We’re not alone. News funders have sprung up all over the world in recent years. So last autumn, we commissioned Greater Community Media to research what works in other countries and how we could transfer those lessons to the UK.
Greater Community Media (GCM) has produced an immensely valuable piece of research that will guide PINF and a vanguard of UK funders through the process of building the Fund. And I imagine will guide plenty of people outside the UK too.
To produce the report, Lucas Batt from GCM spoke to people from ten news funds from Canada to Brazil and France to North Carolina — and reviewed all the documentation he could find on them. Those funds have collectively raised the equivalent of £560m to invest in the long-term revival of quality, sustainable local news.
Below I mention a few findings that stuck out for me, but for best results, I’d recommend reading the full-fat version of the report — or, if you only have ten minutes, the executive summary.

The case studies show diverse funders coming together to support local news by pooling resources into a single fund. They recognise that through a coordinated approach, and shared strategy, a journalism fund can have a meaningful impact on a challenge as serious as that faced by local news.
Each fund recognises that support for news is support to improve lives through community impact (better public understanding of local issues, better representation of community voices, better trust, better cohesion), economic impact (effective public services, stronger local businesses and high streets) and democratic impact (better scrutiny, more fact-based facilitated debate, better civic participation and voter turnout). Whatever issue or topic area you care about — from health to education to climate — news and information affect it.
Some funds are phenomenally successful — with one fund generating $3.80 in new sustainable local revenue for every $1 invested in the newsrooms they support. (PINF believes that there is sufficient room for growth in the UK for a similar story to be realised here.)
Funds are remarkably similar — the world is coalescing around evidence-based approaches that work: catalytic funding, coaching, peer learning, a focus on revenue development and a layer of infrastructure for tech, legal, talent, training and networking.
One fund can’t solve all the challenges to ensuring that all communities are served with quality local news.
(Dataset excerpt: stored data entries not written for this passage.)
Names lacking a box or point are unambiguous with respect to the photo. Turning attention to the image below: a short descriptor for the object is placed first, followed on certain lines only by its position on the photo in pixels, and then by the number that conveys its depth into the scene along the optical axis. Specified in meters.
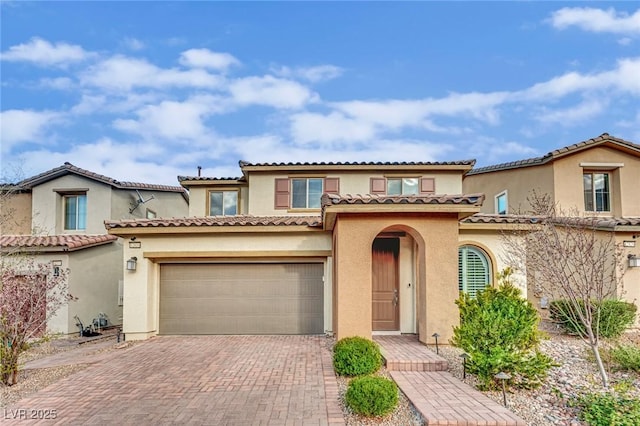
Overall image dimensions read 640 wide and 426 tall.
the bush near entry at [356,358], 7.88
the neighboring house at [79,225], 14.82
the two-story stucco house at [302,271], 10.20
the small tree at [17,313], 8.28
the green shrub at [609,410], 5.35
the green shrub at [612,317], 10.84
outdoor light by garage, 12.93
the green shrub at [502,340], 6.96
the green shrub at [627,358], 7.78
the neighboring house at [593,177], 17.41
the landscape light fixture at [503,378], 6.38
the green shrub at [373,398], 5.93
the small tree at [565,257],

There will continue to be a need for good policymaking and legislating to incentivise public support and make big tech play fair. And there will be places of deprivation whereby efforts to grow revenue will be tough. There will be risks — some newsrooms will fail — and there will need to be patience as change emerges. But these examples of funders around the world are showing that real progress can be made towards the regeneration of local news.
The full report details the approaches to pooling funds, to decision-making and the importance of firewalls, the various theories of change, the different types of support for newsrooms, and it gives ten in-depth case studies of journalism funds to learn from.
We're very grateful to GCM for their hard work — and to the funders of our work to develop a UK Local News Fund, in particular Press Forward, Paul Hamlyn Foundation and Indigo Trust. This work will be invaluable in providing a headstart for the UK Local News Fund. Onwards!